>>>
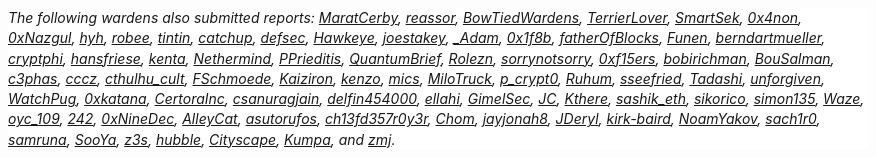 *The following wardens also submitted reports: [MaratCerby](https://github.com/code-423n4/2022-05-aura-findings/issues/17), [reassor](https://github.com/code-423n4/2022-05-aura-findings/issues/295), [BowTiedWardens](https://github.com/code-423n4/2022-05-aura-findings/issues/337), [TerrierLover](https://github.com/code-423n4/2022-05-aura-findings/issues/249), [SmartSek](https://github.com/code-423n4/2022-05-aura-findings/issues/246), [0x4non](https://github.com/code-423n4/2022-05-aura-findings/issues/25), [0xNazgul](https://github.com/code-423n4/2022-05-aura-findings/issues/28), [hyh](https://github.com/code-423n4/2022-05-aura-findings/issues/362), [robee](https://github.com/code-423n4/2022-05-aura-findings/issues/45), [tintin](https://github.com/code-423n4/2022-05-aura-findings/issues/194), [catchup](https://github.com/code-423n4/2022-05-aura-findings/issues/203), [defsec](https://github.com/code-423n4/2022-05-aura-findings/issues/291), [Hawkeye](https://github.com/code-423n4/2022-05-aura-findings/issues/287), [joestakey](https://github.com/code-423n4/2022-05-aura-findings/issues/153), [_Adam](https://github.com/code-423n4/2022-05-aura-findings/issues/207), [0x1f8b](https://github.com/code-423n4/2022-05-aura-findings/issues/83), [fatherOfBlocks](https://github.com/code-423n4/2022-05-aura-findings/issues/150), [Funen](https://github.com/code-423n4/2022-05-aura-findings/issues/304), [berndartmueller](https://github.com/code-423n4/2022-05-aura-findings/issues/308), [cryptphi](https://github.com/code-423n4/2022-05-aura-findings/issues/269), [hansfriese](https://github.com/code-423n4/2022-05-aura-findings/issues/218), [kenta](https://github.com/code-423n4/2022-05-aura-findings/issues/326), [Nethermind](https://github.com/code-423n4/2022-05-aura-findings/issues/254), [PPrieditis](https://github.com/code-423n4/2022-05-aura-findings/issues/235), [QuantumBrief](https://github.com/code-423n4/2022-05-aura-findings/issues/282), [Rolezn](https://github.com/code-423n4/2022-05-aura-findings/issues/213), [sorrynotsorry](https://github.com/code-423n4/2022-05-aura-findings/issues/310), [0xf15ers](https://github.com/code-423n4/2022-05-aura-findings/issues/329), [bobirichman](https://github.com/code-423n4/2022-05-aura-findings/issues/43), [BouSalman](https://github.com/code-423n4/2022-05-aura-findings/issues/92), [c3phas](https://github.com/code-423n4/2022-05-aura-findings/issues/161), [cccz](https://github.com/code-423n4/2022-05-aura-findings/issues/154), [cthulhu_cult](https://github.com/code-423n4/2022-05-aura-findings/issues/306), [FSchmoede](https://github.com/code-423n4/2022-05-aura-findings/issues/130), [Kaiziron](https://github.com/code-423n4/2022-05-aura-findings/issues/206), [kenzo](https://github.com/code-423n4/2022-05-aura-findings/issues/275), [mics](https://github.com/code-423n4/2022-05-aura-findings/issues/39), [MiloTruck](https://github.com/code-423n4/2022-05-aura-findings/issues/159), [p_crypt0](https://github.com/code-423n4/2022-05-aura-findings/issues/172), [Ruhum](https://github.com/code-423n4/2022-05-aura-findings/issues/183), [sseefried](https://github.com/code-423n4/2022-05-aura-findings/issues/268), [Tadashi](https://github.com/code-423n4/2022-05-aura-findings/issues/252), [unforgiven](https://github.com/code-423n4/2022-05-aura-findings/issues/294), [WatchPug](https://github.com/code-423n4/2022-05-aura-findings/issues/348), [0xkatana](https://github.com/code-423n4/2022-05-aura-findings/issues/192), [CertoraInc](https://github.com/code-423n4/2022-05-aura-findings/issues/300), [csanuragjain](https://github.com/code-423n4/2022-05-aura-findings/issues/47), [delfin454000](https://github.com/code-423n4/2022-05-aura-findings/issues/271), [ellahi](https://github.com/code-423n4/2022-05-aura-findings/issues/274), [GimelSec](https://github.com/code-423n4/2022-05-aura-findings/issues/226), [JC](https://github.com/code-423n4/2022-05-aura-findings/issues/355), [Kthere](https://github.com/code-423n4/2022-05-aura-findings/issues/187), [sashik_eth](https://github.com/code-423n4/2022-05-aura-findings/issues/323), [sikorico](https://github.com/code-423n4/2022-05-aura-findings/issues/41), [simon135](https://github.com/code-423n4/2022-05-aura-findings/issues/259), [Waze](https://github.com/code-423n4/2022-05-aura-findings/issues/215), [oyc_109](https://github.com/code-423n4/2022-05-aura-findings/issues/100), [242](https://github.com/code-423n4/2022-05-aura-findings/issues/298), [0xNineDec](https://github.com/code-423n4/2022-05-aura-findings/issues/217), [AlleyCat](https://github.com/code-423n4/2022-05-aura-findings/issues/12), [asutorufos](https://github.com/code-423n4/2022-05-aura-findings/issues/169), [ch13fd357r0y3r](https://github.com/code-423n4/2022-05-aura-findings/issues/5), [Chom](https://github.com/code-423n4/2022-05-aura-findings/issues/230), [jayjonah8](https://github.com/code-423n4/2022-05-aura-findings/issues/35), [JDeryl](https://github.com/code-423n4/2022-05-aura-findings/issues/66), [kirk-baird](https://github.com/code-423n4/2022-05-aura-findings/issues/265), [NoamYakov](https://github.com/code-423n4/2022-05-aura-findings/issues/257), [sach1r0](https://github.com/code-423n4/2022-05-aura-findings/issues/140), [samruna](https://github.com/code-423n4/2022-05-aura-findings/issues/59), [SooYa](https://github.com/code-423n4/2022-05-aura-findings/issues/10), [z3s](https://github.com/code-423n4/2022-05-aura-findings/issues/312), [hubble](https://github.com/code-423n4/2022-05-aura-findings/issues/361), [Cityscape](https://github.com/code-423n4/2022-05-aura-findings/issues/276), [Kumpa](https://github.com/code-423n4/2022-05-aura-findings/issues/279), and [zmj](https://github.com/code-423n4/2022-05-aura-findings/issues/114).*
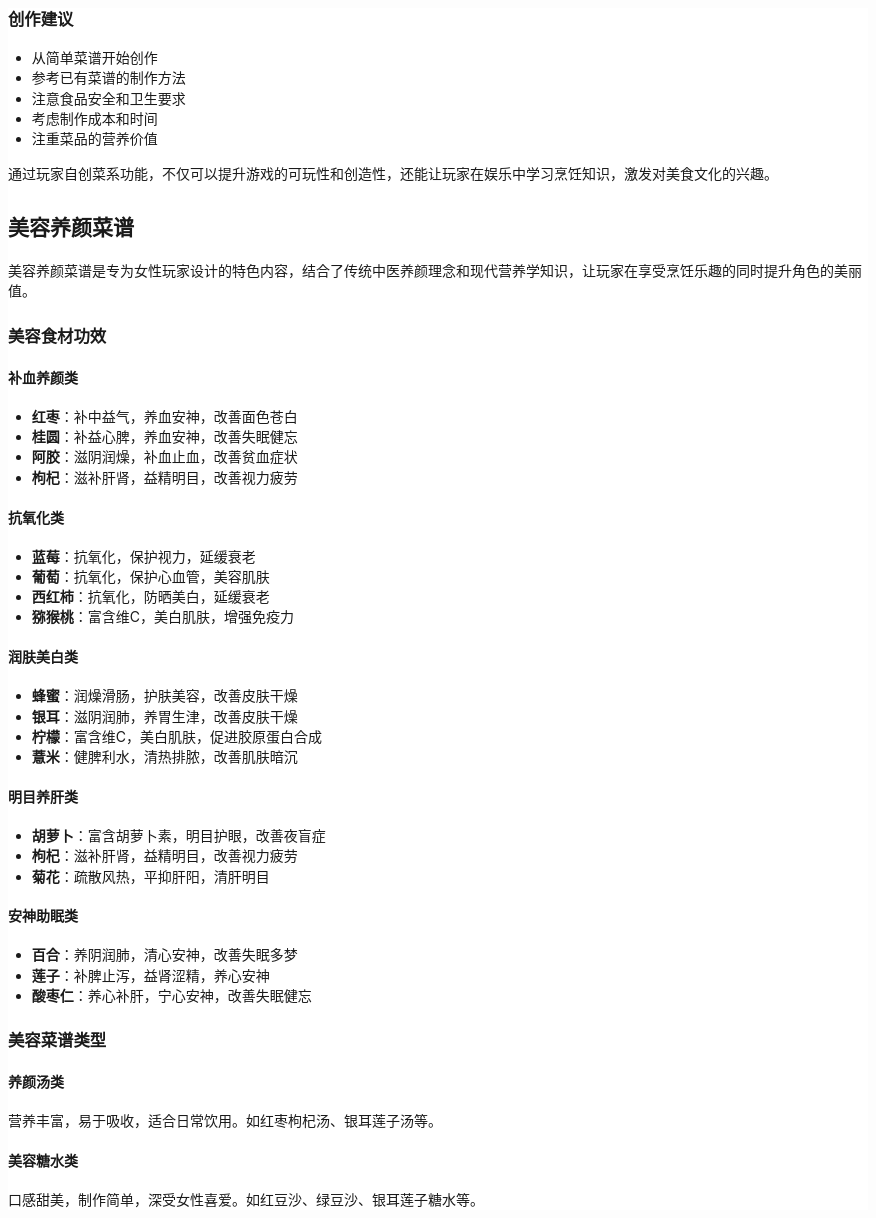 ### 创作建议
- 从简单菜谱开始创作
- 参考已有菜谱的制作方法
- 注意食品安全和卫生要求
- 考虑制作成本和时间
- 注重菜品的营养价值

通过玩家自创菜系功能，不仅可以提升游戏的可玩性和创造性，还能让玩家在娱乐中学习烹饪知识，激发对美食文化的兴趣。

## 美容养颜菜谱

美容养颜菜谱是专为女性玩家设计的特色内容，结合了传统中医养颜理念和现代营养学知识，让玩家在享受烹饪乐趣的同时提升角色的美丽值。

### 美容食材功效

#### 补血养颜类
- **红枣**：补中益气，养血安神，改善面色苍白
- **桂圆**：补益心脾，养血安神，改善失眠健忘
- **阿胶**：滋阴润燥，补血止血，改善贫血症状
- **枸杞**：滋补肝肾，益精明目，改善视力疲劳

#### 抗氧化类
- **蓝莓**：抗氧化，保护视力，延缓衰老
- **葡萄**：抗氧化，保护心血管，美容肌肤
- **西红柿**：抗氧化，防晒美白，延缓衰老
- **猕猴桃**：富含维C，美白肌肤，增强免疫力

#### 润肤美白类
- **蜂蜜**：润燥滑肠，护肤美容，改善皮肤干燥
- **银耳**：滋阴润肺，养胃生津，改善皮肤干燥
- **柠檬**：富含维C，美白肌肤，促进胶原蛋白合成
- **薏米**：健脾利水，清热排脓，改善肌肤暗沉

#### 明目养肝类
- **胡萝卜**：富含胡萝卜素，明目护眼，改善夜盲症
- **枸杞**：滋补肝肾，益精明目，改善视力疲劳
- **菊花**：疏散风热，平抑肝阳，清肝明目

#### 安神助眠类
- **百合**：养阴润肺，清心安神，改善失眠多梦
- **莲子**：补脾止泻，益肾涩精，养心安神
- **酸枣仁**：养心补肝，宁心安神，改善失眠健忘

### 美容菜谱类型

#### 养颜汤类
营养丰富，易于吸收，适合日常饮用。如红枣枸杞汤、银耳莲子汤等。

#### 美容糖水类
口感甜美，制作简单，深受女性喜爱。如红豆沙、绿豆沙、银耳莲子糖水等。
<<<
● **How to complete this task**:
Report every line in the data above in which the word "改善皮肤干燥" appears.

● **Task response**:
- **蜂蜜**：润燥滑肠，护肤美容，改善皮肤干燥
- **银耳**：滋阴润肺，养胃生津，改善皮肤干燥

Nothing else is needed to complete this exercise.